Cambiar la usanza de gobernar para las élites por la del pueblo –los pobres en especial– ha ocasionado mayores consecuencias transformadoras. Al hacerlo, el cúmulo de asuntos engarzados con esta intencionalidad ha condicionado el actuar gubernamental. Apegarse con rigor constante a ese destino ha tenido una serie de consecuencias inevitables desde varias perspectivas. Las de cariz positivo se centran en el cerrado apoyo ciudadano-popular para con los esfuerzos de justicia distributiva que se llevan a cabo. Pero esta realidad, vivida durante los más de tres años transcurridos, ha ocasionado la férrea oposición de los afectados y sus aliados, destacadamente los de carácter mediático. Unas y otras dan forma al rejuego político del presente y, de seguro, lo seguirán haciendo en el futuro previsible.
Fijar la vista y las atenciones en los de arriba fue una abarcadora manera de gobernar. Sus derivadas, por tanto, fueron incontables. Siendo el empobrecimiento de la base trabajadora la trascendente. Y, con ello, el grotesco desbalance en la igualdad ansiada. Sin tregua alguna, las inversiones se fincaron como la prioridad celosamente observada durante décadas. Exceptuar cualquier actuación gubernativa de este angosto cauce era, de inmediato, rectificado con perdones y favores implícitos. Poco o nada debía entorpecer tan crucial comportamiento. Todo un andamiaje se erigió alrededor de las inversiones como política de Estado de estricta observancia. No sólo de su parte central, como medida del crecimiento económico, sino que toda respetabilidad y confianza dependían de ella. Salirse, aunque fuera momentáneamente, de este principio ordenador, conduciría –se afirmaba con vehemencia– a inestabilidades varias: fuga de capitales, desconfianza en la gobernanza, crisis devaluatorias, nulo crecimiento, mal gobierno. La lista de dolores y penas que se tienen previstas, y normalmente experimentadas, se puede extender casi al infinito.

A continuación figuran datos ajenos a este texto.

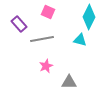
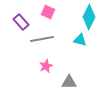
purple rectangle: moved 2 px right, 2 px up
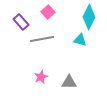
pink square: rotated 24 degrees clockwise
pink star: moved 5 px left, 11 px down
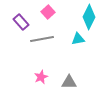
cyan triangle: moved 2 px left, 1 px up; rotated 24 degrees counterclockwise
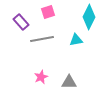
pink square: rotated 24 degrees clockwise
cyan triangle: moved 2 px left, 1 px down
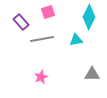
gray triangle: moved 23 px right, 8 px up
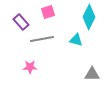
cyan triangle: rotated 24 degrees clockwise
pink star: moved 11 px left, 10 px up; rotated 24 degrees clockwise
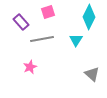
cyan triangle: rotated 48 degrees clockwise
pink star: rotated 24 degrees counterclockwise
gray triangle: rotated 42 degrees clockwise
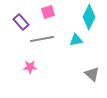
cyan triangle: rotated 48 degrees clockwise
pink star: rotated 24 degrees clockwise
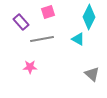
cyan triangle: moved 2 px right, 1 px up; rotated 40 degrees clockwise
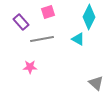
gray triangle: moved 4 px right, 9 px down
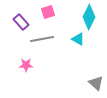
pink star: moved 4 px left, 2 px up
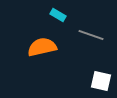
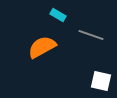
orange semicircle: rotated 16 degrees counterclockwise
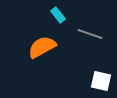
cyan rectangle: rotated 21 degrees clockwise
gray line: moved 1 px left, 1 px up
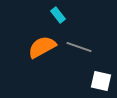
gray line: moved 11 px left, 13 px down
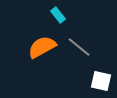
gray line: rotated 20 degrees clockwise
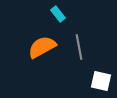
cyan rectangle: moved 1 px up
gray line: rotated 40 degrees clockwise
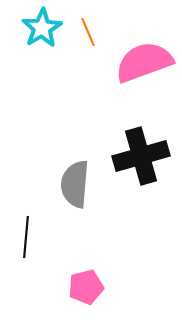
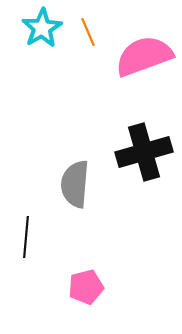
pink semicircle: moved 6 px up
black cross: moved 3 px right, 4 px up
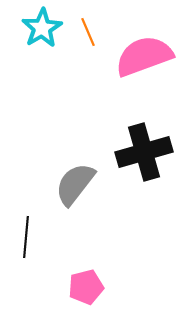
gray semicircle: rotated 33 degrees clockwise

Las facilidades, concesiones, apoyos y tersuras para con los inversionistas se elevan, dentro de esta escala de actuar y pensar, más allá del rango constitucional. Nada puede ni debe afectar el libre flujo de las inversiones, se predicó a manera de sutil mantra. Tocar tan sensible materia ocasiona esperanzas frustradas y sentires encontrados. Las inversiones se deben colocar en el mero centro de la atención y, su protección, deberá incluir hasta mandatos de ley y tratados internacionales. Para ellas, y sus actores, todo debe ensamblarse a la perfección. Un paso en falso, una mirada ajena o paso lateral y la confianza se tambalea y se evapora. Así es el mundo en que se vive inserto y no hay otro camino se ha llegado a fijar en códigos varios. Es por este tipo de formas y maneras que, cuando se gobierna –como mandato prioritario– para los excluidos de los bienes esenciales, se transgrede una serie de valores y devienen las desagradables consecuencias: ralo crecimiento. Y, con ello, la imposibilidad de atender las reivindicaciones populares que se desean. La presión sobre sucesivos gobiernos nacionales, al mirar siempre hacia arriba, ocasionaron la congelación de los salarios. El empobrecimiento fue brutal durante los pasados 40 años. La contracción del gasto no pudo, por consiguiente, actuar como detonante del crecimiento y, tampoco, como inductor de la inversión. En esta dura realidad radica mucho del ya histórico bajo crecimiento del PIB. La clara conciencia actual, en cambio, conlleva la restitución del poder adquisitivo. Pero, y a pesar de los consecutivos incrementos a los minisalarios (60.3 por ciento) habidos estos años, apenas se ha recuperado 65 por ciento del poder perdido. Esta fue una efectiva trampa al desarrollo en que se incurrió.
¿Se pueden imaginar rutas alternas? El orden prestablecido niega toda desviación por nimia que sea. Aunque intentar o, al menos, matizar tan estricta conducta es no sólo posible sino un deber de conciencia política. Bien se saben y conocen las duras consecuencias en pobreza, desigualdad y exclusión que acarrea tal forma de gobernar en exclusiva para las élites y sus aliados. Mirar, ahora, hacia abajo, no se aparta de alentar y hasta buscar inversionistas. Pero esta búsqueda debe insertarse en un contexto de prioridades con justas reivindicaciones. Es posible imaginar límites, basados en valores distributivos, como superiores enfoques. No cualquier ramo de actividad puede ser susceptible de recibir inversiones privadas. Tienen que apartarse aquellos que, por seguridad nacional, por soberana voluntad, por conveniencia o por estricta justicia, quedan reservados al Estado. Otros donde las inversiones privadas deben reducirse al mínimo o ser pensadas como estrictamente complementarias. Y en esta revaloración está enzarzado el actual gobierno.